Hi leute, ich hab n problem mit pes 12. hab das spiel installiert und dann den 1.03 patch von pes.com runtergeladen, keine vorherige version nötig steht da, wenn ich den patch installieren will fehlt mir das nötige volumen sagt winrar. Hilfe!


----------



## TrixTerminator (13. Oktober 2011)

Niemand eine idee? hab das spiel schon deinstalliert neu installiert und den patch auch schon 2mal runtergeladen..

ich war auf pes-patch.com


----------



## TrixTerminator (13. Oktober 2011)

man! was is das fürn patch wahnsinn! kann mir jemand einen patch zeigen mit dem ich alle in einem habe oder eine reihenfolge der erforderlichen patches aufzählen? ich werd hier wahnsinnig 36 seiten mit verschiedenen patches... und auf jeder wird einem ein premiumaccount ans herz gelegt..

hilfe bitte!!!


----------



## TrixTerminator (13. Oktober 2011)

so jetzt hab ich wirklich ein problem. das spiel stürzt nach einer minute ab, jedes mal. pes 2012 funktioniert nicht mehr, ist die meldung.  habe den patch 1.3 von der seite pespatch 
PESEdit 2012 Patch 1.3 - Download PES 2012 Patch,PES2012 Demo,PES 2011 Patch,PES 2010 Patchs,PES 12,PES Parche,PES2011 Update,PES Patch,PES Edit,Option File,DLC,PS3 of,PES PC. - PES Patch,PES 2012 Patch,PES2012 Demo,PES 2011 Patch,PES Parche, PES Edi heruntergeladen in 3 teilen, entpackt und jetzt ist die kacke am dampfen.
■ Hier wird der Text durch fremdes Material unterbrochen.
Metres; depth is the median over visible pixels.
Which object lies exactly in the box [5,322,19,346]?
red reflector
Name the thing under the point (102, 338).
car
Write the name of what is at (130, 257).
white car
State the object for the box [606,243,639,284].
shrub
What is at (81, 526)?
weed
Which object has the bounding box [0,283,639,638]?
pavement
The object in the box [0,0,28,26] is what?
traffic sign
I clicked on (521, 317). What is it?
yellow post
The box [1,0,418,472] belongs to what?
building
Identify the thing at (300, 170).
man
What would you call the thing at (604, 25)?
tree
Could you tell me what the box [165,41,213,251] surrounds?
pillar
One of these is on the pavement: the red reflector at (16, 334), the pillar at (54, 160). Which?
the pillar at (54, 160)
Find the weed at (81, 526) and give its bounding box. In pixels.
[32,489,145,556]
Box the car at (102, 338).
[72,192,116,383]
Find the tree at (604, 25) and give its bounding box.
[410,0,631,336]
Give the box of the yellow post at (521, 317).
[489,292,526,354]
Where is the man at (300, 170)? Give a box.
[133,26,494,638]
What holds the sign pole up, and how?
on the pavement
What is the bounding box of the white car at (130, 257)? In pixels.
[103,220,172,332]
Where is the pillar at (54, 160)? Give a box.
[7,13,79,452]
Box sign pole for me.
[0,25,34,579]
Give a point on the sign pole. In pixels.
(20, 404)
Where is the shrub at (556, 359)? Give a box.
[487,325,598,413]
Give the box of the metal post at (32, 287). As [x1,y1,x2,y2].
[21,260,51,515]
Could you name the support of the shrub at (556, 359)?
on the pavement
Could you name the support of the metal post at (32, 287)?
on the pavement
ich wäre wirklich dankbar für hilfe


----------



## Razor2408 (14. Oktober 2011)

Junge was führst du auf? 
Deinstalliere mal alles was mit PES 2012 zu tun hat. Lösche Rest-Ordner manuell, auch alle Saves oder andere Dateien (User).
Dann installiere das Spiel neu und dann den offiziellen Konami-Patch 1.01 -> PES 2012 Patch 1.01 (Disc) - Free video game downloads, news, reviews, videos, patches, demos, screenshots and more at AtomicGamer
Dann startest du das Spiel und ladest das neueste Kaderupdate im Menü, unter dem Punkt Extra Content.
Jetzt ist das Spiel auf dem neuesten *offiziellen* Stand!
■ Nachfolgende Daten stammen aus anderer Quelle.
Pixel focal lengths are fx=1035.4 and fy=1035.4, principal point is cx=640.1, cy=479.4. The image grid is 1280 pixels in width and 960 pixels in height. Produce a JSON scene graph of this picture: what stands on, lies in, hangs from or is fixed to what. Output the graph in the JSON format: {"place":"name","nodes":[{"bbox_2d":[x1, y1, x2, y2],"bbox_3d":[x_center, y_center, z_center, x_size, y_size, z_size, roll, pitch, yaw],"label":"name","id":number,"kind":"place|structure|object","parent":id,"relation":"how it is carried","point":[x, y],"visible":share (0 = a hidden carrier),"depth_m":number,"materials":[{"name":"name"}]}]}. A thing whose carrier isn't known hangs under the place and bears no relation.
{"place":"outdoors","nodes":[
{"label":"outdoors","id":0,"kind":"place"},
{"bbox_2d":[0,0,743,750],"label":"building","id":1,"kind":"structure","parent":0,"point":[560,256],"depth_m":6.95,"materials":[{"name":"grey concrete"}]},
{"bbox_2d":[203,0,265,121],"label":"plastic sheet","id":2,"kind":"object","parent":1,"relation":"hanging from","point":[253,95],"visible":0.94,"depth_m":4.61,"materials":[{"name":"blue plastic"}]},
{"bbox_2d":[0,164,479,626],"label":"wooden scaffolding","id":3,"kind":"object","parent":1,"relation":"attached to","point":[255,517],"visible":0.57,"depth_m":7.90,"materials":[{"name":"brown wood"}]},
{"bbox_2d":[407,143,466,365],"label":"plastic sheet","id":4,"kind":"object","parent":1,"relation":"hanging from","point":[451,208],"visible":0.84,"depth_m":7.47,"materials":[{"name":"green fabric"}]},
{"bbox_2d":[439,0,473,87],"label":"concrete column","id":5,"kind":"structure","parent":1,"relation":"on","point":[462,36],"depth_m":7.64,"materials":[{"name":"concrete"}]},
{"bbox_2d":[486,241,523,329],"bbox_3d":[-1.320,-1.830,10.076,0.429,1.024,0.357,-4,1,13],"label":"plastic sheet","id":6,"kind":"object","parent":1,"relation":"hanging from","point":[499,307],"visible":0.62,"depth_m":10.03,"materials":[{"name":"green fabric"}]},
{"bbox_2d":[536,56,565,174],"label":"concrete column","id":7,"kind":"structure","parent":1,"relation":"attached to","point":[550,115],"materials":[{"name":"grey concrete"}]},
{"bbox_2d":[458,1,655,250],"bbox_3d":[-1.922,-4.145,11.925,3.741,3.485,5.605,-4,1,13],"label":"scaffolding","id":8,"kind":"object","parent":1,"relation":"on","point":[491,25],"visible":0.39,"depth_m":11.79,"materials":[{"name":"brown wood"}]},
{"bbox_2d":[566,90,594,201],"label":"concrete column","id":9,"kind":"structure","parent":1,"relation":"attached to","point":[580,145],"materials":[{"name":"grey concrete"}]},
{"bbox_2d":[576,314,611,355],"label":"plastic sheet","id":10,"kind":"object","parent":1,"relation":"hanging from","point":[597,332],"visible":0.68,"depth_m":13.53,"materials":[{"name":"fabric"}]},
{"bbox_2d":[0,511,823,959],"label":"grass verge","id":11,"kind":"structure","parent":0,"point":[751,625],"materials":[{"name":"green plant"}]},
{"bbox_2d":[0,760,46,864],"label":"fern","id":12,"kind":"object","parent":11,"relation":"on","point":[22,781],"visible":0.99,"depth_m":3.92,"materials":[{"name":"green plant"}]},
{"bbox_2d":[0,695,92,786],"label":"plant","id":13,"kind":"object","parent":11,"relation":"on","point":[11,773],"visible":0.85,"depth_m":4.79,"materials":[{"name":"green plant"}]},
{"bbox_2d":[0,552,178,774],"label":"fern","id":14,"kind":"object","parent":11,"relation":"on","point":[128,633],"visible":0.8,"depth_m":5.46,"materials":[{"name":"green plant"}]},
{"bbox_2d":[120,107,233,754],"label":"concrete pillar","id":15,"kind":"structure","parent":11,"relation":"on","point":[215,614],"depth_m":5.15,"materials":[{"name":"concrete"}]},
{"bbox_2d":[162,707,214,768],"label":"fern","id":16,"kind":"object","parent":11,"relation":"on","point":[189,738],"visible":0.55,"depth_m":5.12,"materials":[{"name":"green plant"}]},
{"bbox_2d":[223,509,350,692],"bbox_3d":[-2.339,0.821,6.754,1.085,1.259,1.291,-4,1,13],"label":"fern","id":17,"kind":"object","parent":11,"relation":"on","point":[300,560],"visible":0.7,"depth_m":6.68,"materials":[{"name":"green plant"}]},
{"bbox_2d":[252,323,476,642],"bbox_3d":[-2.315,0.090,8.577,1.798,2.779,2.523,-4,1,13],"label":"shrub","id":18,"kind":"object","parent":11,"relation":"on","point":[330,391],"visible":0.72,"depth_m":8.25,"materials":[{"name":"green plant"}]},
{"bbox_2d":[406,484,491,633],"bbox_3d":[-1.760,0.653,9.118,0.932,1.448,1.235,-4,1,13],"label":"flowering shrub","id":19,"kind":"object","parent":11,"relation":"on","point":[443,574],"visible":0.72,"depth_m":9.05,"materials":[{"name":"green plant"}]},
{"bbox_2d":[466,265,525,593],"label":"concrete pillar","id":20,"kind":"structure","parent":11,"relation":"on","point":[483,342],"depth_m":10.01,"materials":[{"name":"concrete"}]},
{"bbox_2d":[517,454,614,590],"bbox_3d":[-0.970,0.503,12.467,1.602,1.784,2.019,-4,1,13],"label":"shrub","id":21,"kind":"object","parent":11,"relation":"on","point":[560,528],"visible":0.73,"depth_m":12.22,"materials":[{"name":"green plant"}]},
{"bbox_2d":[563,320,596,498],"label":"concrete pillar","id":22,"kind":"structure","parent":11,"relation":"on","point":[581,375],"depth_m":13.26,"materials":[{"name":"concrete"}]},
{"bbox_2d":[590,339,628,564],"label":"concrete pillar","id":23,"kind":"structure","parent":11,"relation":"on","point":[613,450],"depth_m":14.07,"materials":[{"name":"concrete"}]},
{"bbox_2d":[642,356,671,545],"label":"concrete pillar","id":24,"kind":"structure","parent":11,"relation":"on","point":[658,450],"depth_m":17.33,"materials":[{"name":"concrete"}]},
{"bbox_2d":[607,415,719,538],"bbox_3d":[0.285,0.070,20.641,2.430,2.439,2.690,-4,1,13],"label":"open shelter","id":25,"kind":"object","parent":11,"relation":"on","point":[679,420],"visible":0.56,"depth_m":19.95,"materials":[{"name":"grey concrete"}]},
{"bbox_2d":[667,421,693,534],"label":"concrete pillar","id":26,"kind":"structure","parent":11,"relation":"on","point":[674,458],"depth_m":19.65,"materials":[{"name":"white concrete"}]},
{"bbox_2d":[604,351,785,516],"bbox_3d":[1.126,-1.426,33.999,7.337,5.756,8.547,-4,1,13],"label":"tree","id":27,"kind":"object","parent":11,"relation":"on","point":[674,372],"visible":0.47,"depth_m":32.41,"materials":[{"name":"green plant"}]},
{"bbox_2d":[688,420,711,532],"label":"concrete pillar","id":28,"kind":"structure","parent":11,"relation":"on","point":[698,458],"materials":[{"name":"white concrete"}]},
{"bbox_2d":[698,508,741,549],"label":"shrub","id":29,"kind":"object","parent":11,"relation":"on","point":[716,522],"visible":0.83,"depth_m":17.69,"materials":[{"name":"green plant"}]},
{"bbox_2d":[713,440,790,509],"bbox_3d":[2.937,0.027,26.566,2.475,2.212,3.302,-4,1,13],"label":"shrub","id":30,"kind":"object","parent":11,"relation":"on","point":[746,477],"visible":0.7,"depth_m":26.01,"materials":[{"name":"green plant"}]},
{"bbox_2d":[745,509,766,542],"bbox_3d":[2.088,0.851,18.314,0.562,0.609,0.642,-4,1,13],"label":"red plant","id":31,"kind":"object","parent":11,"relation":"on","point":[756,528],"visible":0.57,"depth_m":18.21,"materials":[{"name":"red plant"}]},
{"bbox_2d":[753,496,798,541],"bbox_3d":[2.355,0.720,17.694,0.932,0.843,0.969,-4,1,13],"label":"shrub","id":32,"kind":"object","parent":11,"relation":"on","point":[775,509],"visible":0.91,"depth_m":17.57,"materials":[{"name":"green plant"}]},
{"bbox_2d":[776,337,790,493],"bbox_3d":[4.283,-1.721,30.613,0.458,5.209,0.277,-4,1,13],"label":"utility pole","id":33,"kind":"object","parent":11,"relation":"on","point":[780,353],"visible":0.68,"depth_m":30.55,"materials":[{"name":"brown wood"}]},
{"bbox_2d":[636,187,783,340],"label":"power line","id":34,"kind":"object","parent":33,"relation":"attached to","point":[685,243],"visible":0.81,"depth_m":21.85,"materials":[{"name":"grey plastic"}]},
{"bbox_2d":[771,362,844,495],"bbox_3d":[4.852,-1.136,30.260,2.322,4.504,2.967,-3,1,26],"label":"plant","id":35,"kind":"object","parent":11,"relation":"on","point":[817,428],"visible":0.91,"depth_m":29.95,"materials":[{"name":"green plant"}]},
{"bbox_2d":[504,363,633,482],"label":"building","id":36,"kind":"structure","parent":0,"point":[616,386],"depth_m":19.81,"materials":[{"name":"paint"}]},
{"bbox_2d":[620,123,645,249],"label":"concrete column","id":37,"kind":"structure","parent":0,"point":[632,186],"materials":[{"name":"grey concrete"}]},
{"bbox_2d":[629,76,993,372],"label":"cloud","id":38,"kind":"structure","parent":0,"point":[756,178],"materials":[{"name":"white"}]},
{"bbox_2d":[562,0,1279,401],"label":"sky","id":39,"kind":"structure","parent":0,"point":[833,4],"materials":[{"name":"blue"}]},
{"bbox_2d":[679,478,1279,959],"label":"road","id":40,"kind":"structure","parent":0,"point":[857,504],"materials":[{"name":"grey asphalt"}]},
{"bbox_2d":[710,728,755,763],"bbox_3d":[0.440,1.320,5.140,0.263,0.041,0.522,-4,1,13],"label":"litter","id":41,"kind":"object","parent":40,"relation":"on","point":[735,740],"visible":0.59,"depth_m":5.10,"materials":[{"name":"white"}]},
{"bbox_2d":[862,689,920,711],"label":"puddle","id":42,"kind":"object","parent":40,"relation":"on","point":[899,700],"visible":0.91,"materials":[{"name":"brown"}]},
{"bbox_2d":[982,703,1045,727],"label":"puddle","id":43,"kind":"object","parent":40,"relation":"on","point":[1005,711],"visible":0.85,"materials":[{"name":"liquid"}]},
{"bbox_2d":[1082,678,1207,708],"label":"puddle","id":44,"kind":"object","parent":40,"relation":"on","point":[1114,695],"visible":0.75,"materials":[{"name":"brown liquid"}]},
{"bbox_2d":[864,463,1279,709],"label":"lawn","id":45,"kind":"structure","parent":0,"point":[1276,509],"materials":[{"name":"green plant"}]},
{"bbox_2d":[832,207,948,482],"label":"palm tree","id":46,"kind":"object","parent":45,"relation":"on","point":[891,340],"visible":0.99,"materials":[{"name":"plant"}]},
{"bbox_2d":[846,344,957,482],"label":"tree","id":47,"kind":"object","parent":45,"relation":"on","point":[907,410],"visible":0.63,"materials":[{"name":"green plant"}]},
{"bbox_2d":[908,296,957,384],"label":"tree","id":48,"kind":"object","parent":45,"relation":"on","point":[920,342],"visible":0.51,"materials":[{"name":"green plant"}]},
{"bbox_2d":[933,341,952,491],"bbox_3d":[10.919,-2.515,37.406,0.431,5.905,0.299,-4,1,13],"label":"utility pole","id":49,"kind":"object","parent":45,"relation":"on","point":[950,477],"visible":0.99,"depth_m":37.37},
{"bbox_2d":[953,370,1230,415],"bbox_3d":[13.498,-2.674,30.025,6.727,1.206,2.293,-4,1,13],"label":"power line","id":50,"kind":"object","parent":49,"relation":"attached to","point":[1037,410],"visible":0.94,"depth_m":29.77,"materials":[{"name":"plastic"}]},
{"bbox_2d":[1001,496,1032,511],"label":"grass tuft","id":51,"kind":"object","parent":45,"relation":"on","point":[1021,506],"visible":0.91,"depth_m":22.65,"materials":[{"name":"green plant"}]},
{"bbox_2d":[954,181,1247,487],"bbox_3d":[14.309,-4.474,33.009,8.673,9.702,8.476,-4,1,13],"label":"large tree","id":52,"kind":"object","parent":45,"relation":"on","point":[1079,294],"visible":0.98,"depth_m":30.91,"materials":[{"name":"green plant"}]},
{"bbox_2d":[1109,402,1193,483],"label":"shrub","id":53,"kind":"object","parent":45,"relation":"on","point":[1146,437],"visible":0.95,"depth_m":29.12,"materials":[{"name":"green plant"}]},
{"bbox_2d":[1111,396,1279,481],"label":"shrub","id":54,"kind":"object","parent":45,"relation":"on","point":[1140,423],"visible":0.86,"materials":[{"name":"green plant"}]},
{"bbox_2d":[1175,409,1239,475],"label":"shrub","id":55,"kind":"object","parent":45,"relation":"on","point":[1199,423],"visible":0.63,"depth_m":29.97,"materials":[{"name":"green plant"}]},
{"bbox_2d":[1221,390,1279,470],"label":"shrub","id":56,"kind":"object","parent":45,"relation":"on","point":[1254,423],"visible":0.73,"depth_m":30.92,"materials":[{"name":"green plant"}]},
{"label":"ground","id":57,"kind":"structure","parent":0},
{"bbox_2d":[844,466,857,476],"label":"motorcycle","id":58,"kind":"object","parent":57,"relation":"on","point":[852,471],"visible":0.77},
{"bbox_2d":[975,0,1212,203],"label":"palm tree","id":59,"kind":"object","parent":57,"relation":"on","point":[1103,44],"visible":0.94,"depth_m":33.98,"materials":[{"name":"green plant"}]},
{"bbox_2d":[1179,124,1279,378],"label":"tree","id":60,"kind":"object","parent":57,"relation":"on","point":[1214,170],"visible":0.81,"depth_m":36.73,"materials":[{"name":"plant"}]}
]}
Die PES Edit-Patches  sind *keine offiziellen Patches!* Das sind Fan-Patches welche die 1./2. deutsche Bundesliga und einiges mehr integrieren.
Wenn du diese nutzen möchtest lade dir den aktuellsten runter (das ist eh der 1.3) und folge den Anweisungen genau, vergiss dann nicht den Kitserver zu attachen (aktivieren) und bei jedem offiziellen zukünftigen Update von Konami musst du vorher den Kitserver wieder dettachen (deaktivierten) sonst werden Dateien verwurstelt und alles stürzt ab.


----------



## TrixTerminator (14. Oktober 2011)

Aha! Es leben die Bewohner von St. Hanappi! Danke für die Antwort!
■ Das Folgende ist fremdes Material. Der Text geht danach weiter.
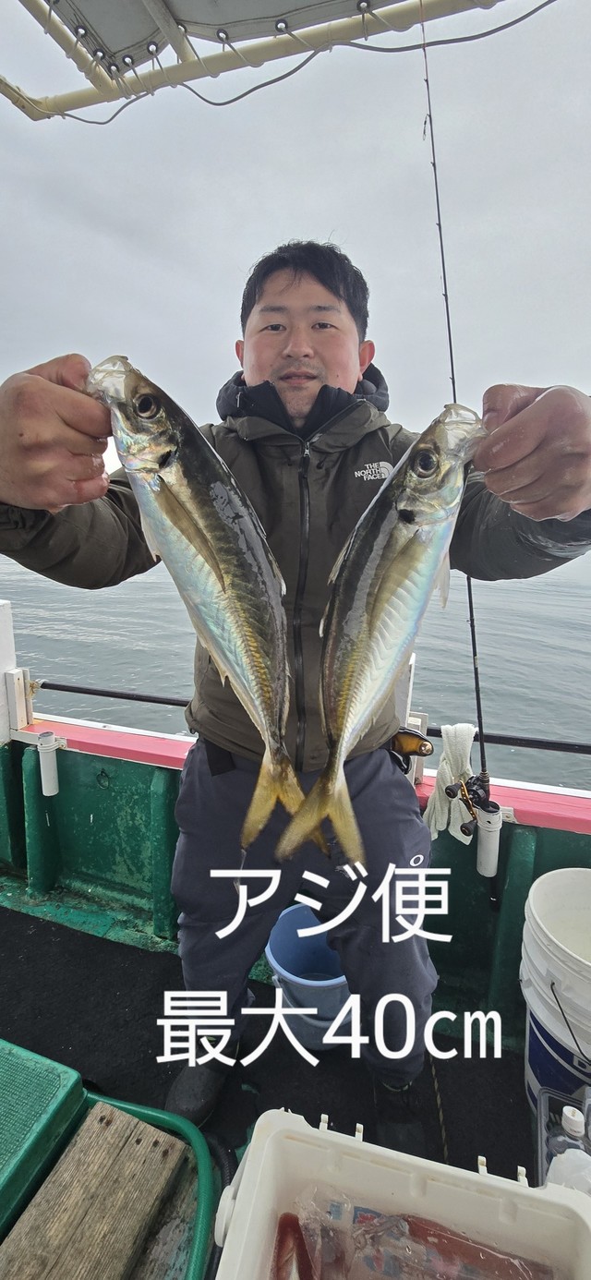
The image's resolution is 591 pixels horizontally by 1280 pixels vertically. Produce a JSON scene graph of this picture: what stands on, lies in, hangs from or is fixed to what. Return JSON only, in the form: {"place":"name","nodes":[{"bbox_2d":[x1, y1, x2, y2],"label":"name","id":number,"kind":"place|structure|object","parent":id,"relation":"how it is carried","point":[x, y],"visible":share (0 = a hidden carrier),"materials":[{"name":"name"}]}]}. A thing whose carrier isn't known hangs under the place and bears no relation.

So, ok ich möchte natürlich den inoffiziellen Patch haben. 

Nächste Frage, was ist attachen? Wie geht das? Habe Kitserver runtergeladen und komme damit leider wieder nicht weiter.


----------



## TrixTerminator (14. Oktober 2011)

Kitserver cannot work with it.   Ist jetzt mein neuestes Problem..


----------



## TrixTerminator (15. Oktober 2011)

h   i   l   f   e   bin ich hier der einzige der pes mit patch spielen will?


----------



## jensi251 (15. Oktober 2011)

Wenn dir niemand helfen kann. Außerdem bist du zu ungeduldig 4posts an einem Tag nacheinander.
Schau dich lieber im Pes Forum um.


----------



## TrixTerminator (18. Oktober 2011)

So, dieser Bengel hat mir geholfen, PES 2012 Patch Installieren (1.3) (Bundesliga-Patch) + Inhalte und features des patches - YouTube

Wenn jetzt noch jemand Fragen haben sollte kann ich weiterhelfen.


----------